The company provided clothing for the war effort during both World Wars. During World War II, GWG produced up to 100,000 pieces of military clothing per month for the Canadian and Allied armed forces, making it the largest clothing manufacturer in the British Commonwealth.

In 1972, GWG's Donald Freeland developed the stone washed technique for its products, increasing the softness and flexibility of the rigid denim fabric. During the remainder of the 1970s, the denim and textiles industry fully adopted the stone-washing technique, helping to bring denim to a larger and more versatile market.

=== Acquisition ===
In 1961, Levi Strauss acquired 75 percent of GWG, expanding these holdings to 100 percent in 1972, at a time when GWG held roughly 30 percent of the Canadian jeanswear market.

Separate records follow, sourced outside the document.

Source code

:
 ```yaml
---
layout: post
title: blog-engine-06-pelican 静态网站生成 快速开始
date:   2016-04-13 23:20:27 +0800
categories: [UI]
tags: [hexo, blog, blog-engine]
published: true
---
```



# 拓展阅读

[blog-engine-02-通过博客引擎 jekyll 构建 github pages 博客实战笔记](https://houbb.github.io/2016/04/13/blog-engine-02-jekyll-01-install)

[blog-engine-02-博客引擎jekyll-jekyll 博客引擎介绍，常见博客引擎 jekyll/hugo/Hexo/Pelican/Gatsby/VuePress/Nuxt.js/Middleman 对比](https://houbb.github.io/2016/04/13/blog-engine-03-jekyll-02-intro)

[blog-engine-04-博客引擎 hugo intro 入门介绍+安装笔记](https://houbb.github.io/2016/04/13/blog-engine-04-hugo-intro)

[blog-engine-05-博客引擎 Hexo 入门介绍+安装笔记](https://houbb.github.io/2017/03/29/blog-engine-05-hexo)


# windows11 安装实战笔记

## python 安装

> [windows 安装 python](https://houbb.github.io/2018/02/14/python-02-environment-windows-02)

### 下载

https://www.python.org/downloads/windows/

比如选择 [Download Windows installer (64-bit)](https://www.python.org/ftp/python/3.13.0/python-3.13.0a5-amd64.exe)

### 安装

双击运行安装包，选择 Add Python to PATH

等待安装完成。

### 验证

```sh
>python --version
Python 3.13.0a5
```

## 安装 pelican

Market share for the workman like quality of GWG jeans fell as designer label and fashion oriented jeans grew in popularity. By the early 1990s, the GWG brand held less than 5 percent of the Canadian market. The same conditions were impacting the market share for the Levi brand, leading to Levi Strauss closing a number of factories worldwide and taking direct control of the operations of GWG in 2002. Attempts to make the GWG brand profitable again were not successful, and the Edmonton GWG factory, along with all remaining Levi Strauss factories in North America, closed in 2004.